The towns — Great Barrington, Lee, Lenox, Sheffield and Stockbridge — are represented by the Housatonic Rest of River Municipal Committee, which was scheduled to discuss the mediation effort Friday.

Matuszko said the agreement spelling out the group's participation has been undergoing a legal review. The commission serves as an adviser to the municipal committee.

Jane Winn, executive director of the Berkshire Environmental Action Team in Pittsfield, said that at her request, a sentence was added to the agreement governing participation in the talks. That sentence allows parties to speak publicly about their own positions on the cleanup.

"We can't repeat anything anyone says, but can state our views," Winn said.

While Winn said she learned later that the agreement did not forbid such comment, she was concerned that the document imposed a gag on public discussion and understanding.

"We feel much more comfortable now," she said. Her group signed the agreement Tuesday.

Kelsey Dumville, who works in the EPA's public affairs office in Boston, said the agency joined other parties in signing an agreement "that calls for confidentiality for discussions in the mediation."

Public comment

Winn said Bickerman spoke at Tuesday's session in Lee about ensuring that members of the public have an opportunity to comment on the process at some point.

Bickerman confirmed that.

"I believe that everybody is committed to getting public input at the appropriate time," he said.

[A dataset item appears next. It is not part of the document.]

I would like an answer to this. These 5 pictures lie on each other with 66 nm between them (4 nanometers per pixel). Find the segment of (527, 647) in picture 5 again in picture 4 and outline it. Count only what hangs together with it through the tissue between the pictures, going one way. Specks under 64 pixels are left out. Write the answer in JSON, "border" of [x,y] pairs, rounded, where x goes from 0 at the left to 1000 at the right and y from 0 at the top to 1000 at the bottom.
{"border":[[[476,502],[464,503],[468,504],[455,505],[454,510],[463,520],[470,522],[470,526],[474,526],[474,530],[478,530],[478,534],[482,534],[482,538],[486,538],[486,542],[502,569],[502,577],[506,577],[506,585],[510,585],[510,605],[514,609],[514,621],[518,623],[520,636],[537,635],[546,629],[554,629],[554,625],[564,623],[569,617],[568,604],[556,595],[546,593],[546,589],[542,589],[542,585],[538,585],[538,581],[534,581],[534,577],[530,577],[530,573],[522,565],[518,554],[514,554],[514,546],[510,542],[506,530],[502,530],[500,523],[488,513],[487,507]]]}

But the mediation process, by design, allows for private exchanges.

Bickerman said that helps the parties reach out, tentatively, to one another, looking for common ground.

"We're living in such a polarized society right now," Bickerman said. "You have to get away from the choices that parties retreat to. You can't do good brainstorming in a public forum."

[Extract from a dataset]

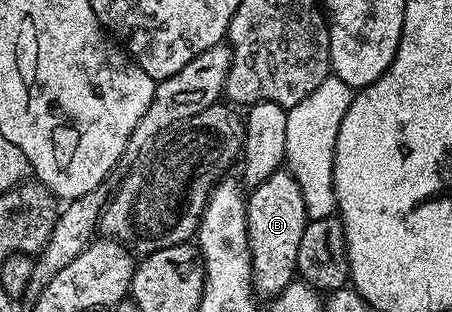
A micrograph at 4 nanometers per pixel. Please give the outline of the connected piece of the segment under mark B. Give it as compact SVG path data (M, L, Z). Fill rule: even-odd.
M287 169L276 170L262 184L251 187L246 198L246 224L252 253L252 284L257 295L280 294L297 277L298 246L309 221L302 188L298 188L298 180Z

The mediation occurs in group sessions and in smaller exchanges among the parties, with Bickerman playing the role of matchmaker.

Even as her group takes part, Winn said she remains somewhat skeptical.

"My concerns [about the value of mediation] are still there. But I felt Tuesday's meeting was very positive, and I felt very pleased to be engaged," she said.

Michael O'Connor, public relations manager for Massachusetts Audubon, said the nonprofit also decided to opt in.

"Massachusetts Audubon is a full mediation partner in this process now," he said. That involvement extends to a desire to let the mediation advance without comment. "We are pretty much maintaining radio silence for the time being."